• _What you need to do_
Wherever a line in the data holds the word "Left", pull that line out.

Records contained in a dataset:
==========
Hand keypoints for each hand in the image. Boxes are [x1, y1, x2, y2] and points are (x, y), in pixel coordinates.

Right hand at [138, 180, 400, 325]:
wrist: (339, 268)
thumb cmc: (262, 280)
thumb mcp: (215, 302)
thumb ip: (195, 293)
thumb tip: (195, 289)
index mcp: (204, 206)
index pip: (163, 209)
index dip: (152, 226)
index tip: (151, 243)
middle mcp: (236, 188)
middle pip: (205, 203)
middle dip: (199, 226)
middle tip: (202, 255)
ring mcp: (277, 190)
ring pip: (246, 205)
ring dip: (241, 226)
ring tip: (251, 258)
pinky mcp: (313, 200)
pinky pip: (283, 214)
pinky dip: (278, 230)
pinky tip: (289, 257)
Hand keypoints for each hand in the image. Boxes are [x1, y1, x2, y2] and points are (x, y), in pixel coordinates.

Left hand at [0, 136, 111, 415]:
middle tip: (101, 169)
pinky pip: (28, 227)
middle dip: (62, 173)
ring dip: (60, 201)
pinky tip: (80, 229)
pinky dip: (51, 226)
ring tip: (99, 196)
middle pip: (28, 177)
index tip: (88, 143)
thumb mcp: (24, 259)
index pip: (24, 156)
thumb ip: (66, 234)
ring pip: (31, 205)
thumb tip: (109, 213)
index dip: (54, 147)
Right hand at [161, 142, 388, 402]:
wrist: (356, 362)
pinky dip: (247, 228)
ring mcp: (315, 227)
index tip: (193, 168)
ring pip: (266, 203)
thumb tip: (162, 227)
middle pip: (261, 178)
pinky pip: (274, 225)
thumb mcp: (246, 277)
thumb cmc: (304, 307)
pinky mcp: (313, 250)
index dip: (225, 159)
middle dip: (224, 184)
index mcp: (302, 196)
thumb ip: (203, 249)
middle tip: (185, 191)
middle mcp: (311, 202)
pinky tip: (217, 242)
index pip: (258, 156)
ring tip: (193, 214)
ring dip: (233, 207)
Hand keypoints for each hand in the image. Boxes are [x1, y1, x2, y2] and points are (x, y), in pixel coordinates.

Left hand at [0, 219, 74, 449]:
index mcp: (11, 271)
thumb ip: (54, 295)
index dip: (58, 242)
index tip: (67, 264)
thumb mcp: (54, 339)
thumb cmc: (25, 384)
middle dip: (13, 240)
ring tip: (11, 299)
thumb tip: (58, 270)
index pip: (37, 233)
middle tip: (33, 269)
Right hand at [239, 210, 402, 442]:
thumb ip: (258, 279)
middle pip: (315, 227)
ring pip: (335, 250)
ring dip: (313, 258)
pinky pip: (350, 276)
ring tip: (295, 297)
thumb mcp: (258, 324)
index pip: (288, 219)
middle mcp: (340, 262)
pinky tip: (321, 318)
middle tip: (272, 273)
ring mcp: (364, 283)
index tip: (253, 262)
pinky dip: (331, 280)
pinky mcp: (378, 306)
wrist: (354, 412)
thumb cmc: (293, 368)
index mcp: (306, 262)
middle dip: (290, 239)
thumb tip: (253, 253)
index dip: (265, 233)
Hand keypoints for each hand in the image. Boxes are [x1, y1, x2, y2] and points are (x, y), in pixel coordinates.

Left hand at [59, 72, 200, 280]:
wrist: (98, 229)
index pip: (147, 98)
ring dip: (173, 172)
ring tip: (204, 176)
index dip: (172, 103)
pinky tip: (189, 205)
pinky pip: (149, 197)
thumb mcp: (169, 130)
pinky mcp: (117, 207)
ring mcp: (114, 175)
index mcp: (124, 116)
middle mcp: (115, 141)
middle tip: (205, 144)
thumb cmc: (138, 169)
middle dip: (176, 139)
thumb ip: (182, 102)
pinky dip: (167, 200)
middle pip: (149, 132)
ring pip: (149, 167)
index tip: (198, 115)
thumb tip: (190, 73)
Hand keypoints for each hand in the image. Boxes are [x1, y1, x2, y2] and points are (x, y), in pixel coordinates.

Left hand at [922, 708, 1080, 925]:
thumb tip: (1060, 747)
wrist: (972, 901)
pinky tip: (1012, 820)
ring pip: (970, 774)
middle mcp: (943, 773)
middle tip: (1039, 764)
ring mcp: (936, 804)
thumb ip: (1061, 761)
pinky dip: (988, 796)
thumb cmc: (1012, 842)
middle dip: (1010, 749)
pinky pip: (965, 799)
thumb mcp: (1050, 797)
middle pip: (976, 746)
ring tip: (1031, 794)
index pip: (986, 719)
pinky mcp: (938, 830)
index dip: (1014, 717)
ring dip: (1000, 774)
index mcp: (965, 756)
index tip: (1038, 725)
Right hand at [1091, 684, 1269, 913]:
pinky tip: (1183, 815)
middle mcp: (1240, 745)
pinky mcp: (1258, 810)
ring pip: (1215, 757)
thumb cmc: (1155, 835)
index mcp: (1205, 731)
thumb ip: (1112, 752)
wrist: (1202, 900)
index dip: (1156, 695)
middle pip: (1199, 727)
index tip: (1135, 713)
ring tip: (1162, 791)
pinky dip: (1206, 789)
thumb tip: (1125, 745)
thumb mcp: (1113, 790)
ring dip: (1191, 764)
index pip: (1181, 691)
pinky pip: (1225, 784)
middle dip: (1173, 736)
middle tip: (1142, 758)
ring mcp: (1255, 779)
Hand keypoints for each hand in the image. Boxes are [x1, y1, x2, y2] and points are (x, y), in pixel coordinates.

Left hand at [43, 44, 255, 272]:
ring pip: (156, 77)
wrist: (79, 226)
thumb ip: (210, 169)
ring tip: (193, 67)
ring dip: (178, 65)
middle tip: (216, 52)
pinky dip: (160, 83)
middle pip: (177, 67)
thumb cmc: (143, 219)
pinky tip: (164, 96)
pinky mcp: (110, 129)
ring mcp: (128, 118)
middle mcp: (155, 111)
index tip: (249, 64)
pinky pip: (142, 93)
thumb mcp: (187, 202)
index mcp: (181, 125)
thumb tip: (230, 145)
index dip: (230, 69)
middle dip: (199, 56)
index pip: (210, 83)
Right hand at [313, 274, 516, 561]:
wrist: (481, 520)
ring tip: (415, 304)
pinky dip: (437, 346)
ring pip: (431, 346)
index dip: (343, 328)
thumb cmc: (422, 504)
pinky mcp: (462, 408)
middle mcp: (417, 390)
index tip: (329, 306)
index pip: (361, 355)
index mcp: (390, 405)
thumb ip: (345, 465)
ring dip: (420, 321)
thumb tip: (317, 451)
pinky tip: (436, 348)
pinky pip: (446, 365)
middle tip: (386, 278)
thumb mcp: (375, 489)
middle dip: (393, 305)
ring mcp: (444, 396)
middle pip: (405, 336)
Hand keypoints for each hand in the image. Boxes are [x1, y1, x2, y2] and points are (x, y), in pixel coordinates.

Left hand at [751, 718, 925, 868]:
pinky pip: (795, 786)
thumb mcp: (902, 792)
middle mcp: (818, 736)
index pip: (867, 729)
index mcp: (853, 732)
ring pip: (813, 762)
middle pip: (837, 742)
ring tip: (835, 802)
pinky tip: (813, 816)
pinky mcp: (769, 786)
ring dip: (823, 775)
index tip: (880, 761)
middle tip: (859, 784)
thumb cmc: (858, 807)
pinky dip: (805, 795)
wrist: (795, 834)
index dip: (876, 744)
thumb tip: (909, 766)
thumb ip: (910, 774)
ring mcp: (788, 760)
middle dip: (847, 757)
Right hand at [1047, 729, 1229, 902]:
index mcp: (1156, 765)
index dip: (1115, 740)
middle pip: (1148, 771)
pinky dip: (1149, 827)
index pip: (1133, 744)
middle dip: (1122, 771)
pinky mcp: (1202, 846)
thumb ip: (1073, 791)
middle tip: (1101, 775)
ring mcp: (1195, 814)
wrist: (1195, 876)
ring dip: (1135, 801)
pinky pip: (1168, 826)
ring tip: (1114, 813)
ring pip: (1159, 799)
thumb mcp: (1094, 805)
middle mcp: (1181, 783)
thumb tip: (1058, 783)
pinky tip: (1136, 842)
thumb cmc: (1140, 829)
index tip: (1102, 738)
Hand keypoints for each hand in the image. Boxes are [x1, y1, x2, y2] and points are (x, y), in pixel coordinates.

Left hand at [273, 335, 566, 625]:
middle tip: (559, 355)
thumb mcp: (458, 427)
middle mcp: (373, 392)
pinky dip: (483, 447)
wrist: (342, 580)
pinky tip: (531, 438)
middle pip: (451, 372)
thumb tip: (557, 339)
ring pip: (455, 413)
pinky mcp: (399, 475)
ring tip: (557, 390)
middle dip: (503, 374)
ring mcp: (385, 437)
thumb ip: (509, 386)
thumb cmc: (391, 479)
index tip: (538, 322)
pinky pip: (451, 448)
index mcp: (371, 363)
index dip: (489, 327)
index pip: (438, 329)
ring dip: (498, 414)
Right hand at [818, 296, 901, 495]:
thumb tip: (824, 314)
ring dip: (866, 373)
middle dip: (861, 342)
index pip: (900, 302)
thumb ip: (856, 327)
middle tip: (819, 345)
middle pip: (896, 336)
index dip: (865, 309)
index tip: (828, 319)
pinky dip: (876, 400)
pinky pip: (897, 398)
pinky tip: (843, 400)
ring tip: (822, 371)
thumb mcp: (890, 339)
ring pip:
==========
• _Response to this exercise_
Left hand at [0, 136, 111, 415]:
Left hand at [0, 219, 74, 449]:
Left hand at [59, 72, 200, 280]:
Left hand at [922, 708, 1080, 925]:
Left hand at [43, 44, 255, 272]:
Left hand at [751, 718, 925, 868]:
Left hand at [273, 335, 566, 625]:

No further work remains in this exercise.